S'pore's hawker history: From providing food for labourers to cheap food for all

People eating at a coffee shop in Serangoon Central in May this year. ST PHOTO: DESMOND WEE

SINGAPORE - Singapore's hawker culture today is known for reflecting the country's multicultural society, with hawker centres seen as inclusive community dining spaces.

However, the history of hawkers here reveals that the form of hawker culture that was inscribed on the Unesco Representative List of the Intangible Cultural Heritage of Humanity last December is one that is relatively modern and vastly evolved from that of when hawkers first appeared here in the 1800s.

"Hawker culture didn't simply happen," said Ms Sarah Huang Benjamin, a co-founder of research consultancy Ethnographica.

"It was influenced by the interaction of governments, both colonial and Singaporean, and street hawkers."

She was sharing her research at a two-day virtual workshop last month on Singapore's food history, organised by Yale-NUS College (YNC) and held in conjunction with the Singapore HeritageFest 2021.

Anthropologist Vivienne Wee said the earliest evidence of payment for cooked food here was from 19th-century colonial records.

Hawkers then catered mostly to male labour migrants, who were here without their families and hardly did any cooking at home.
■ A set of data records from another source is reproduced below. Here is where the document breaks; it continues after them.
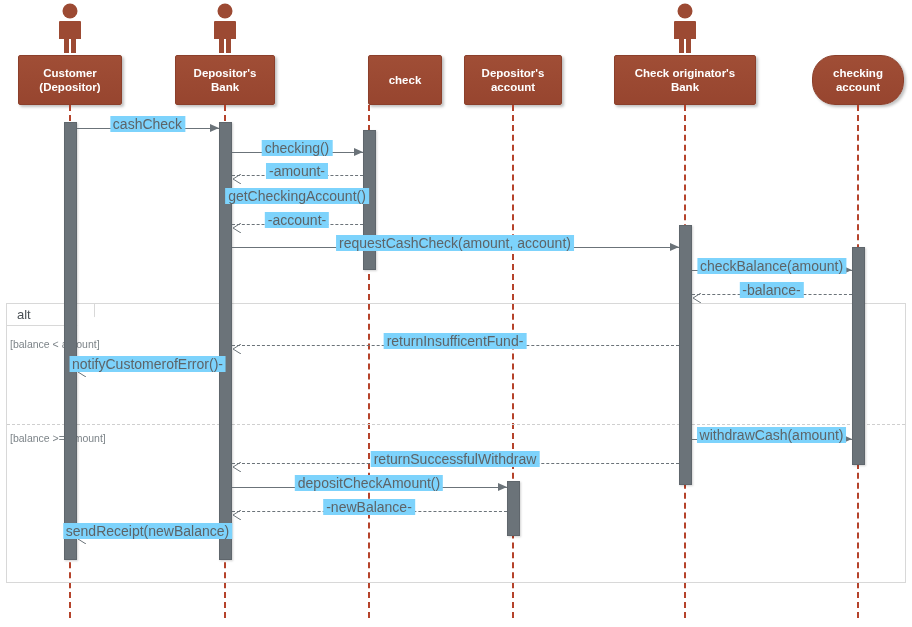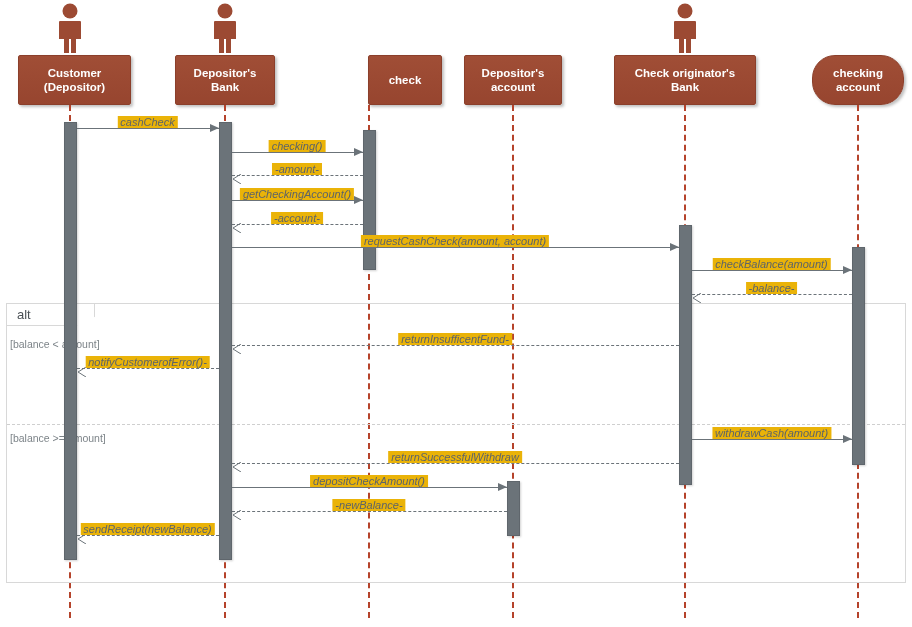--- a/index.html
+++ b/index.html
@@ -53,7 +53,7 @@
         <circle cx="16" cy="9" r="7.5" fill="#9c4a33"></circle>
         <path d="M6 19 h20 a1 1 0 0 1 1 1 v17 h-5 v14 h-5 v-14 h-2 v14 h-5 v-14 h-5 v-17 a1 1 0 0 1 1 -1 z" fill="#9c4a33"></path>
       </svg></div>
-    <div class="head-box" style="left: 18px; top: 55px; width: 113px; height: 50px;">
+    <div class="head-box" style="left: 18px; top: 55px; width: 104px; height: 50px;">
       <div><span>Customer</span><br><span>(Depositor)</span></div>
     </div>
     <div class="lifeline-dash" style="left: 69px; top: 105px; height: 513px;"></div>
These hawkers gathered around the city areas where migrant workers stayed, serving food that was familiar to the various sub-ethnic groups.

In 1922, realising that unregulated hawking created problems like traffic obstruction and public health concerns, the colonial government built hawker shelters, a predecessor of hawker centres.

But the most impactful change that shaped hawker culture into what it is today was the rapid urbanisation of Singapore from the 1960s, said Ms Huang Benjamin.

Housing and transport links were established farther afield to decentralise residential settlements and economic activity from the city centre and Singapore River area.

Self-sufficient towns soon sprung up, as did hawker centres, to cater to a population that needed easy-to-reach sources of cheap food.

It was in these hawker centres that Singaporeans began to get exposed to foods of ethnicities other than their own and started to see dishes not as belonging to one ethnic group or other, but as Singaporean food.

The creation of housing towns also played a key role in changing the face of kopitiams, or Chinese-owned coffee shops, which before the 1960s served as a social centre for the male Chinese population.

A crowded kopitiam in Hock Lam Street, one of Singapore's well-known eating spots that had to make way for urban renewal. PHOTO: ST FILE

Some were the unofficial home ground for gangs, said Ms Pamelia Chia, author and founder of Singapore Noodles, a repository of local food recipes.

"Gangs and secret societies have existed here since colonial rule and often had no proper headquarters," she said. The kopitiam boom in the 1950s led to them being the gathering place of choice for members and some even served as a front for vices like prostitution and gambling.

But with the creation of multiracial housing towns, kopitiams were worked into town plans and evolved from Chinese establishments to multicultural institutions as owners increasingly rented out stores to stallholders of various ethnicities.

With their affordable and diverse offerings, kopitiams became a go-to for families who found eating out a practical option.

Some of Singapore's brand exports had their roots in kopitiams.

Ms Chia cited kaya toast chain Ya Kun, which began as a kopitiam in the 1940s and has become an international brand today.

YNC assistant professor Anthony Medrano, who co-organised the workshop which featured topics like medicinal foods, said he hoped viewers "see food as a lens for knowing more about the multiple kinds of actors, technologies, habitats, emotions, feelings, smells, tastes, sounds, textures and encounters that shaped Singapore's past".

All six sessions of the workshop are available for viewing on YNC's YouTube channel.